2.2 Ter nadere invulling van zijn in, onder meer, artikel 32 van de Wrb neergelegde bevoegdheid heeft verweerder beleidsregels vastgesteld die zijn neergelegd in het Handboek Toevoegen. Volgens deze beleidsregels is het begrip rechtsbelang in artikel 1 van het Besluit rechtsbijstand- en toevoegcriteria gedefinieerd als het belang waarvoor de rechtzoekende rechtsbijstand aanvraagt. Aldus gedefinieerd zal in de beoordeling moeten worden betrokken wat het door de rechtzoekende met de rechtsbijstand beoogde eindresultaat is, met welk oogmerk rechtsbijstand is verzocht. De wijze waarop het belang behartigd wordt en de wegen die daartoe bewandeld worden, zijn voor de beoordeling minder bepalend. Bij de beoordeling van vervolgaanvragen gaat het veeleer om de vraag of de werkzaamheden waarvoor toevoeging wordt aangevraagd, dienen ter behartiging van hetzelfde rechtsbelang waarvoor reeds eerder is toegevoegd. Indien sprake is van een samenstel van belangen, zal moeten worden beoordeeld of deze ieder afzonderlijk een zelfstandige betekenis hebben, dan wel zo nauw met elkaar samenhangen dat niet gesproken kan worden van een zelfstandig rechtsbelang.
2.3 Volgens vaste jurisprudentie van de Afdeling bestuursrechtspraak van de Raad van State (AbRS), onder meer de uitspraak van 19 oktober 2011, gepubliceerd op www.rechtspraak.nl, LJN: BT8593, volgt uit de artikelen 28, eerste lid, aanhef en onder b en 32 van de Wrb, in onderlinge samenhang gelezen, dat, indien sprake is van verschillende rechtsbelangen ter zake waarvan rechtsbijstand wordt gevraagd, in beginsel meer toevoegingen moeten worden verstrekt. Als sprake is van één rechtsbelang kan met één toevoeging worden volstaan, tenzij sprake is van verschillende procedures dan wel van één procedure waarin sprake is van meer dan één instantie als bedoeld in artikel 32 van de Wrb.

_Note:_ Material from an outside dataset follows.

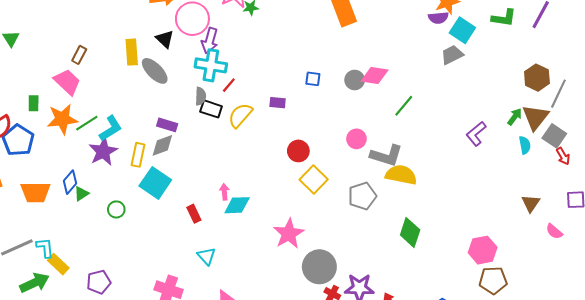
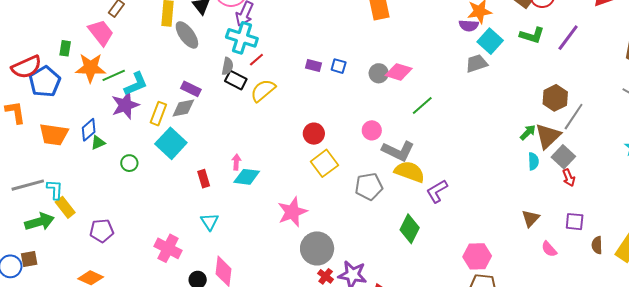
purple rectangle: (278, 103) -> (314, 66), moved
purple L-shape: (476, 134) -> (437, 191), moved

2.4 De rechtbank is van oordeel dat de toevoegingsaanvraag van [B] en de toevoegingsaanvraag van [A] betrekking hebben op hetzelfde rechtsbelang, namelijk dat Lefier door de kantonrechter wordt opgedragen zodanige werkzaamheden aan de woning te verrichten dat de stankoverlast en tocht en wellicht andere problemen in of aan de woning die het woongenot aantasten tot het verleden gaan behoren. In zoverre heeft de raad zich terecht op het standpunt gesteld dat de werkzaamheden waarvoor [A] een toevoeging heeft aangevraagd, vallen onder het bereik van de toevoeging die aan haar partner [B] is verleend.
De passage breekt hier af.